Le problème, c’est-à-dire, là où la tragédie démocratique se noue, vient de ce que de ce moment particulier, l’État tend à devenir moment total. Comme forme politique, il a tendance, comme tout ensemble d’institutions, à développer sa logique propre de forme, à dépasser sa « fonction » de construction de la figure du citoyen, à accroître son espace d’intervention et à envahir progressivement toutes les sphères d’activités sociales. Il devient ainsi la forme organisatrice et totalisante de la société et, d’instrument d’objectivation politique, il devient instrument d’aliénation politique. Selon l’image de Marx, l’État devient un « boa » ; il se retourne sur la société qui l’a produit et finit par étouffer la démocratie.

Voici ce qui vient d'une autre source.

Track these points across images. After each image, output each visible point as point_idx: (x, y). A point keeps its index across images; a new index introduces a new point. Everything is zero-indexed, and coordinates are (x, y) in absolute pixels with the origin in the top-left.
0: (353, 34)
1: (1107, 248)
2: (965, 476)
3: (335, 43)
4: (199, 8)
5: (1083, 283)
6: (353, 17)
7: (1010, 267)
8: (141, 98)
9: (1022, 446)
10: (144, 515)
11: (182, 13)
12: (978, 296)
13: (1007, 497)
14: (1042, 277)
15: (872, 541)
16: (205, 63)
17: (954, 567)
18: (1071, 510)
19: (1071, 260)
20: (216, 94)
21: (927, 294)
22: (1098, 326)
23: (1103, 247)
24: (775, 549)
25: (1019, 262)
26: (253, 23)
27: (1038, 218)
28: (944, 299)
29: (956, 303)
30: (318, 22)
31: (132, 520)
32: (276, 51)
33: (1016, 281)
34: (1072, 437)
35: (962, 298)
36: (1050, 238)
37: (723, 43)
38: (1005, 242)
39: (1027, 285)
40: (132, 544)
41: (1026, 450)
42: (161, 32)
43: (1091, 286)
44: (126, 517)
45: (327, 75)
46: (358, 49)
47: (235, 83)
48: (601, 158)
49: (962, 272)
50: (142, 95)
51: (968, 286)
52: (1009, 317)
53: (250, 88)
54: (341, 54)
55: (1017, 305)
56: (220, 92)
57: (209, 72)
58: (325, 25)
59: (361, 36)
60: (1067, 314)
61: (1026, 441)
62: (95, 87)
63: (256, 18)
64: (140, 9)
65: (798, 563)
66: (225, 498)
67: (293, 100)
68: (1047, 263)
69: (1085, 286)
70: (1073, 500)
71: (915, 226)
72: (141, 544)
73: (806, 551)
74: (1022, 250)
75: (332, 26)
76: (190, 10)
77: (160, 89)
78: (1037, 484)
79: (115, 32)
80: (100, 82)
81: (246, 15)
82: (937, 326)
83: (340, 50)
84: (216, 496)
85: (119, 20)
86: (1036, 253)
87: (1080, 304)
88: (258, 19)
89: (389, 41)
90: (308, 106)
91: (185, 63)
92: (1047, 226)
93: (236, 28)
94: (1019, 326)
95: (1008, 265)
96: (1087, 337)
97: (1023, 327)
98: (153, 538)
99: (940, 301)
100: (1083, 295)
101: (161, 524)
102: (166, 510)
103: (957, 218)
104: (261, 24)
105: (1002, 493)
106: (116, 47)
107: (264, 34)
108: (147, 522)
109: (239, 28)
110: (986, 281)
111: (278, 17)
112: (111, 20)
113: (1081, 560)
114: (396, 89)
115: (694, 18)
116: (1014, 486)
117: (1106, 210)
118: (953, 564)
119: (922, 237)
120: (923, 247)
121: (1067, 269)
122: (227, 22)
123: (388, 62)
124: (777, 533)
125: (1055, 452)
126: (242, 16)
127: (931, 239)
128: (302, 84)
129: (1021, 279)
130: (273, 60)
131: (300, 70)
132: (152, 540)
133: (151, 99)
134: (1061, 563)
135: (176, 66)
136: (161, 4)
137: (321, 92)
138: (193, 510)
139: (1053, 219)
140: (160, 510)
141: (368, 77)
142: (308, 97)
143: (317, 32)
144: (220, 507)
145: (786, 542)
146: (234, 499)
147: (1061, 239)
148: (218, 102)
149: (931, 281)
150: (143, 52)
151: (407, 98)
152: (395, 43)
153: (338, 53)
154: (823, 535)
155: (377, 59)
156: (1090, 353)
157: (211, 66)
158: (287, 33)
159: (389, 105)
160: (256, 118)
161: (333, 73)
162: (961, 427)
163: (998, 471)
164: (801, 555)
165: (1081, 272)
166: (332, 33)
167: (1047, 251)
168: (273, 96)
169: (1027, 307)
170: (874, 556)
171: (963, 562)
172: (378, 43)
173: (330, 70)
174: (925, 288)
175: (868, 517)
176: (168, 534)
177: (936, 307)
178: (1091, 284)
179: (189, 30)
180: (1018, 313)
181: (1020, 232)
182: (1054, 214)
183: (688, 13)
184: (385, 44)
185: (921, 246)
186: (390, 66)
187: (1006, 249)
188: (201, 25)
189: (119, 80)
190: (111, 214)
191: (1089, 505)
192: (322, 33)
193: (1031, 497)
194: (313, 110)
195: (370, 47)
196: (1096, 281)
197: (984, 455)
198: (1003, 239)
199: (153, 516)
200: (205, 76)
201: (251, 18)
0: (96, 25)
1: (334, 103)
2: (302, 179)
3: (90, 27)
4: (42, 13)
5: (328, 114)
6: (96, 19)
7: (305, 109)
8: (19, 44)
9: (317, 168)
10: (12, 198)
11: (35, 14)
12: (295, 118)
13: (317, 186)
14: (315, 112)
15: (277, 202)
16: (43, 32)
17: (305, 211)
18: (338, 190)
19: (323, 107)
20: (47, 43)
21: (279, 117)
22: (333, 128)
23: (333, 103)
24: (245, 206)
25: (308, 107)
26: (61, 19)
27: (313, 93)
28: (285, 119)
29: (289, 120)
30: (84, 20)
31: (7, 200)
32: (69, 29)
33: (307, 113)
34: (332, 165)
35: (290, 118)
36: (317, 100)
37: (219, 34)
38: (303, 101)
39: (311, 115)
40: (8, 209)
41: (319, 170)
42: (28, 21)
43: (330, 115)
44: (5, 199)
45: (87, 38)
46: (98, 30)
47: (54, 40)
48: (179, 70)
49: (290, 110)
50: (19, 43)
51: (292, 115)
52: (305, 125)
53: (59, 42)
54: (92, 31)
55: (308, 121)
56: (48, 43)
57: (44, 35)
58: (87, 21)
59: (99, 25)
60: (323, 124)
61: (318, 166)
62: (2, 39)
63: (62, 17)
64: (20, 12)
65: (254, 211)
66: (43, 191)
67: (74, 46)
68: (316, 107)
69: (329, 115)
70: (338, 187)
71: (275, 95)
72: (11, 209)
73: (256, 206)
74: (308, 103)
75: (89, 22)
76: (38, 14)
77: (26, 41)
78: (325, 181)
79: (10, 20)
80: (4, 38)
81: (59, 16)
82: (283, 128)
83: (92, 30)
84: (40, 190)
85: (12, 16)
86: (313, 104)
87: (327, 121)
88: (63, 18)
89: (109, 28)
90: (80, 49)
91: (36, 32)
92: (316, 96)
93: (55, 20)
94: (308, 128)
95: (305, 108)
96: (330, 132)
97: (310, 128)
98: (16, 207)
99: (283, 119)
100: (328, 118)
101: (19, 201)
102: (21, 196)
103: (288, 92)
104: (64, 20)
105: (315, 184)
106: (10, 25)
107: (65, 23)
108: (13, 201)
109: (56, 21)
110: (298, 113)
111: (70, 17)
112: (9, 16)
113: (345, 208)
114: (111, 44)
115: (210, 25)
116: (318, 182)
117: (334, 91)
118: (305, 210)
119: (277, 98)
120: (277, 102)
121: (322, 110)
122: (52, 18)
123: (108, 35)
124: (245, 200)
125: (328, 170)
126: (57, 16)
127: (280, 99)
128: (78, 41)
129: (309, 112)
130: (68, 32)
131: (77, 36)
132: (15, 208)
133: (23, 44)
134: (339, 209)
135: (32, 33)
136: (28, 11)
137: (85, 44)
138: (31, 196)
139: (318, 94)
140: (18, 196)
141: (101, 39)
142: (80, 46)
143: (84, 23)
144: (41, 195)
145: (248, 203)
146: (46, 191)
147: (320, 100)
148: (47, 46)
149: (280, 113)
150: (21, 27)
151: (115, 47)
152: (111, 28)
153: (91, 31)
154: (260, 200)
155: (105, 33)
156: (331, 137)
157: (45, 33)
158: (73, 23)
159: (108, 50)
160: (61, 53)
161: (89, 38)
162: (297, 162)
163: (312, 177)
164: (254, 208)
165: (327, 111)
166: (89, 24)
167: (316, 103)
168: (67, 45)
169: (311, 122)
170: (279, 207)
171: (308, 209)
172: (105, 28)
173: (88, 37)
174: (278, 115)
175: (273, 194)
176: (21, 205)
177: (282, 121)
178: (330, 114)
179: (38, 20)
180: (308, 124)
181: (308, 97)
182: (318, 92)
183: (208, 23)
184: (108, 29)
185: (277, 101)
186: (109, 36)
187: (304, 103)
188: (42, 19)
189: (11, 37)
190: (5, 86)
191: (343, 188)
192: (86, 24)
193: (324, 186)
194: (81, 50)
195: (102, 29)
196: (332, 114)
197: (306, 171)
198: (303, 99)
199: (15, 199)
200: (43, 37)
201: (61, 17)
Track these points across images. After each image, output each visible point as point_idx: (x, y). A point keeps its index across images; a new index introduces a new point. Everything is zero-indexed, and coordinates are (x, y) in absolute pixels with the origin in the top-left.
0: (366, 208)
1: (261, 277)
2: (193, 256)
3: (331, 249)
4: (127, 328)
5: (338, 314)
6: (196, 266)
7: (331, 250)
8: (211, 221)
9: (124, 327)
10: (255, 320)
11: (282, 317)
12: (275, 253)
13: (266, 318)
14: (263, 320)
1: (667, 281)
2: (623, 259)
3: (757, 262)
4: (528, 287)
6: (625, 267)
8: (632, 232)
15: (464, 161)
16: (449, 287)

D’où l’idée de détruire l’État pour faire vivre la démocratie. Mais, détruire l’État serait du même coup détruire aussi ce moment particulier qui fait sortir les hommes du communautarisme en produisant l’espace de l’égalité politique. Que faire ? selon une apostrophe célèbre : ne pas jeter le bébé avec l’eau du bain !

Autrement dit, ne pas jeter l’État, pour garder la scène où se construit l’égalité politique, mais jeter l’État qui vampirise les espaces civil et public. Autrement dit encore, ne pas jeter l’État mais le réduire pour le contenir à ce moment particulier d’objectivation politique.
Pour cela, il faut comprendre le mécanisme par lequel le travail d’objectivation politique que réalise le moment « État » produit l’aliénation politique. Miguel Abensour rappelle une des thèses de Feuerbach :
« L’espace et le temps sont les premiers critères de la pratique ; un peuple qui exclut le temps de sa métaphysique et divinise l’existence éternelle, abstraite, c’est-à-dire, isolée du temps, exclut logiquement le temps de sa politique et divinise le principe de stabilité contraire au droit, à la raison et à l’histoire. » (Thèses provisoires pour la réforme de la philosophie).

Le temps, donc. Le temps qui passe et qui produit l’oubli de la genèse, l’oubli de ce pour quoi l’État est fait - sortir les hommes du moment communautaire - pour ne laisser voir que le présent d’un État s’occupant de tout, donc devant depuis toujours et pour toujours s’occuper de tout. Le temps qui passe et qui creuse l’écart, qui distend le rapport entre espace public et espace politique au point que ce dernier se construit comme espace de volonté autonome du premier qui lui-même finit en conséquence par s’atrophier encourageant ainsi la logique autonomisante de l’espace politique.

Pour stopper cette spirale, pour contrecarrer ce travail du temps, à nouveau une politique démocratique doit prendre appui sur l’espace public. Pensé comme l’espace où se construit la volonté générale, où se forment les règles de la vie commune, il est en situation d’être, parce que délibération et mobilisation sont les deux caractères de son « fonctionnement », l’espace d’insurrection continue contre les tentations de l’État de sortir de son champ.

Contre la tentation d’imposer à la société son rythme, la capacité de l’espace public à lui imposer son « agenda » politique ; contre la tentation d’imposer à la société ses réponses, la capacité de l’espace public à lui imposer ses solutions normatives ; contre la tentation de se poser comme être total, la capacité de l’espace public à imposer un contrôle continu de son activité qui le ramène sans cesse à la particularité de son être.